Slovenian project cooks up jobs for refugee chefs

Preparing dishes in Maribor’s top restaurants means a fresh start for Syrian refugees

Syrian refugee Sajir Hussein at work in Gostlina Maribor, one of the top restaurants of the town © UNHCR/Zsolt Balla

When Sajir Hussein ran his own business in his hometown of Deir ez-Zor in eastern Syria, providing for his eight children seemed easy. But everything changed when he lost both his home and his job to war. Now, at 48, he cooks in one of the top restaurants on the main square of Maribor, Slovenia. His employment has allowed him to re-establish a normal life for his family after all their hardships.

“We had some reservations when we first heard a Syrian refugee was going to work here, but now we are very happy to have Sajir on the team”

“I really love working here, they treat me like a friend,” he says. „Being able to work means everything to me. A man without a job is like a dull object. I work for the sake of my children, and I don’t have financial difficulties.”


Sajir works six-hour evening shifts, which are especially busy in the popular restaurant. His job is challenging, but he enjoys full support from his boss and colleagues.

„We had  some reservations when we first heard  a Syrian refugee was going to work here with us,  but now we are very happy to have Sajir on the team,” one waiter says enthusiastically, before rushing off to serve a freshly prepared dish.

„Sajir always had it in him. His confidence was obvious at first sight,” says Dominik Raduha, project officer at Project ESIRAS of the Slovenian Red Cross.

„People come to us because they want to be integrated in the job market,” he explains. „Basically, whatever they need, as long as they want to find a job, we support them one hundred percent. With  employment, refugees become a lot more self-reliant. Their social skills improve, their confidence improves, their lives improve.”

„In five years, I see myself cooking in my own restaurant in Slovenia. It will be an Arabic restaurant. I am the queen of Arabic cuisine, nobody can beat me at that.”

The project’s main goal is to find employment opportunities for refugees living in Slovenia.

In some cases it means finding job openings; in others it means accompanying a refugee to a job interview, or even for a first day to a new workplace. ESIRAS project, implemented in collaboration with Public Employment Service, also follows up with the companies to prevent potential problems coming from intercultural differences.

Syrian refugee Manar Meknas, 44, also found her job with the help of ESIRAS. She and her family left Syria  several years ago, eventually settling in Slovenia. Now she works literally next door to Sajir, in another top notch restaurant on Maribor’s main square.
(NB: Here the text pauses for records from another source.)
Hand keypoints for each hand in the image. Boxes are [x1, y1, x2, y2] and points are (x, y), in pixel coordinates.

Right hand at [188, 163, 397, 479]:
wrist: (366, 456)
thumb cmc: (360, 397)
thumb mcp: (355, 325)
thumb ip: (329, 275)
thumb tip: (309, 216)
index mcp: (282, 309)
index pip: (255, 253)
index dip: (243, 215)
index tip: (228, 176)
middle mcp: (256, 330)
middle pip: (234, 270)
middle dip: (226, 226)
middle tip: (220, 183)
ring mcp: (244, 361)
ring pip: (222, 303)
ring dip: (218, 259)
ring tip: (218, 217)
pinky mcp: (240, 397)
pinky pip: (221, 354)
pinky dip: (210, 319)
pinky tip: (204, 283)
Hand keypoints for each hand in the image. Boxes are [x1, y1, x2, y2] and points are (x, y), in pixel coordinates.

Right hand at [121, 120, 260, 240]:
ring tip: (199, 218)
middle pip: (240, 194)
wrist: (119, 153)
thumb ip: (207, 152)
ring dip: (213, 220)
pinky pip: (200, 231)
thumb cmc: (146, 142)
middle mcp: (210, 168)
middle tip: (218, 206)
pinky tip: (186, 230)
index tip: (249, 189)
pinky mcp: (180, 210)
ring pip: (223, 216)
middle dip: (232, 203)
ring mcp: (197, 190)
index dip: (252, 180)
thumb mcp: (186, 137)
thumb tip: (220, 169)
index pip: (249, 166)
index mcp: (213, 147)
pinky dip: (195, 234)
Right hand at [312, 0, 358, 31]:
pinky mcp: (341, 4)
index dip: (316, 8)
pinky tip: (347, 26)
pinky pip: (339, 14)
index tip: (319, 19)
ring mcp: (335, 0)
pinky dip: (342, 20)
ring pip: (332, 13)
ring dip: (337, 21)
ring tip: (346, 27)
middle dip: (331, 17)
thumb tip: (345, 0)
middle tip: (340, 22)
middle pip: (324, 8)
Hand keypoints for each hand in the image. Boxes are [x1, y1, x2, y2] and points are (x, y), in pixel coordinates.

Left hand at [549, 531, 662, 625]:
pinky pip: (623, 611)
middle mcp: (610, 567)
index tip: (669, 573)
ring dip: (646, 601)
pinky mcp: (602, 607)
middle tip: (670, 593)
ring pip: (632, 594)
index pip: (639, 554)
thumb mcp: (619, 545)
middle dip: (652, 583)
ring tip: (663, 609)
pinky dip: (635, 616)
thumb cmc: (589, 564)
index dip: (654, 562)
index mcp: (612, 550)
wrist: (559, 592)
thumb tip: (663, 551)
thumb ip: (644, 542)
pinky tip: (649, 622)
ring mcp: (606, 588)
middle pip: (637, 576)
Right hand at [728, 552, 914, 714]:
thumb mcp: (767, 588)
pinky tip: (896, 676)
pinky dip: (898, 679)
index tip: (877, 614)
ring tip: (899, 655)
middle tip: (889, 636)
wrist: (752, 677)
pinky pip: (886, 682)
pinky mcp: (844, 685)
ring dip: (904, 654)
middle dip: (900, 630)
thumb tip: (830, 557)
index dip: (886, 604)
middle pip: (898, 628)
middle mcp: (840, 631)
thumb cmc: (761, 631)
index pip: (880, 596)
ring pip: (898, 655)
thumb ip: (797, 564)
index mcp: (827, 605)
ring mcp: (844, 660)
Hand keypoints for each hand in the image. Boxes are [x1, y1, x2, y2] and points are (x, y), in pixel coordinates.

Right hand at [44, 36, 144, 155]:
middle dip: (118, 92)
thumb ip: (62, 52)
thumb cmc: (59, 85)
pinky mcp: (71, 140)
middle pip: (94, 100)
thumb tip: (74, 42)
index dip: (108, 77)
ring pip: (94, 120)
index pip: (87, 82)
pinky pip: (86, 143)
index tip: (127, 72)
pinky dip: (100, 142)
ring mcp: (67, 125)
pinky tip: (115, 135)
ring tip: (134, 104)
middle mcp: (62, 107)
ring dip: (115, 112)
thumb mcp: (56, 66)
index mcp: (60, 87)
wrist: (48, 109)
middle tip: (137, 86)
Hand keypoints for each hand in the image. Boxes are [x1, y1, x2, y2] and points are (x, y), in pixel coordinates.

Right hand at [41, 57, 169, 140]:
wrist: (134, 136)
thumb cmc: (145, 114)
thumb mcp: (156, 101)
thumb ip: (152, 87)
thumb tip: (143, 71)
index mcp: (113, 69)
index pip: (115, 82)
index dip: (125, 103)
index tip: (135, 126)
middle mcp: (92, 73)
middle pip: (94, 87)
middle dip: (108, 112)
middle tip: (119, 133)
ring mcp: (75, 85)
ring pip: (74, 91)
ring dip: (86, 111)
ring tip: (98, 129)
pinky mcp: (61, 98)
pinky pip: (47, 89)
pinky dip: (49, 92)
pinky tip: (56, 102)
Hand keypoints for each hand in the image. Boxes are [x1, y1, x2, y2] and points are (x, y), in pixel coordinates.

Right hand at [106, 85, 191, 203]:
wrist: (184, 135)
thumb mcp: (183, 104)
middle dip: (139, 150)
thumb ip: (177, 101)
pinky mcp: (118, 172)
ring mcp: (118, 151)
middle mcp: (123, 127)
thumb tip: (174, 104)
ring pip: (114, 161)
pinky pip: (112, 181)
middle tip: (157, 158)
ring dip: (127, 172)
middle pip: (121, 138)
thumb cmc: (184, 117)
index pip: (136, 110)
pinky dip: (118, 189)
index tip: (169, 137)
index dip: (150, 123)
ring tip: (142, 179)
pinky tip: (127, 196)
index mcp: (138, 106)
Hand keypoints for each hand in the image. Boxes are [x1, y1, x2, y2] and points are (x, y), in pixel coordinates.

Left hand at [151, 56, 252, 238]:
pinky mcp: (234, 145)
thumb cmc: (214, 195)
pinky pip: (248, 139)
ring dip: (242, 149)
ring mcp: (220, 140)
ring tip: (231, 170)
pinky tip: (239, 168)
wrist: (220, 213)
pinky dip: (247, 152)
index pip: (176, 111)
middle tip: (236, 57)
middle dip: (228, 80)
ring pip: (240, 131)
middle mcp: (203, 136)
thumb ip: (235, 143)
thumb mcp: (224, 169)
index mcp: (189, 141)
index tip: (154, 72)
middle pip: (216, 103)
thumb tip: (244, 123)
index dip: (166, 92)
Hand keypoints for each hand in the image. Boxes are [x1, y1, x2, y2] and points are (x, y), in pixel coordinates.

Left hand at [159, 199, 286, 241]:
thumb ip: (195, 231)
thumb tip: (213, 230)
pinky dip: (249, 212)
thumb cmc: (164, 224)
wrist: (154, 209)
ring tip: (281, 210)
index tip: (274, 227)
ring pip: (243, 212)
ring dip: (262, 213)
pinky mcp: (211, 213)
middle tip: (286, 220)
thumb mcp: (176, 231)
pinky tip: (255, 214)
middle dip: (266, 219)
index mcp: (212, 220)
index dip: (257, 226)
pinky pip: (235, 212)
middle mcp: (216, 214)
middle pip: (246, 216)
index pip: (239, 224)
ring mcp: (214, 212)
Manar Meknas enjoys working in the restaurant, meeting new people and learning new things. © UNHCR/Zsolt Balla


Sajir Hussein loves how his colleagues treat him as a friend in his work environment. © UNHCR/Zsolt Balla


Syrian refugee Manar Meknas at work © UNHCR/Zsolt Balla

„Working in a restaurant is a completely new experience for me. Sometimes I have difficulties with language and other things, but I’ll get used to it, and hopefully everything will be fine,” Manar says.

In Syria she was a housewife, staying at home with her four kids, but things are different now. Two of her kids are already working, while the other two are still in school. „Now I have the time and the opportunity, so I could start working. My first ever work experience is here in Slovenia.”

Manar may be new to the labor market but when it comes to cooking, she has all the experience she needs, although she is always open to learn more. „I meet new people and I get to know new things. This is great,” she says.

One of the biggest challenges Manar currently faces is that of her language skills. She speaks basic Slovenian but she knows that for longer term success she will have to become fluent.

„In five years, I see myself cooking in my own restaurant in Slovenia. It will be an Arabic restaurant. I am the queen of Arabic cuisine, nobody can beat me at that.”

ESIRAS is funded by the European Union’s Program for Employment and Social Innovation (EaSI), and is implemented across seven EU member states.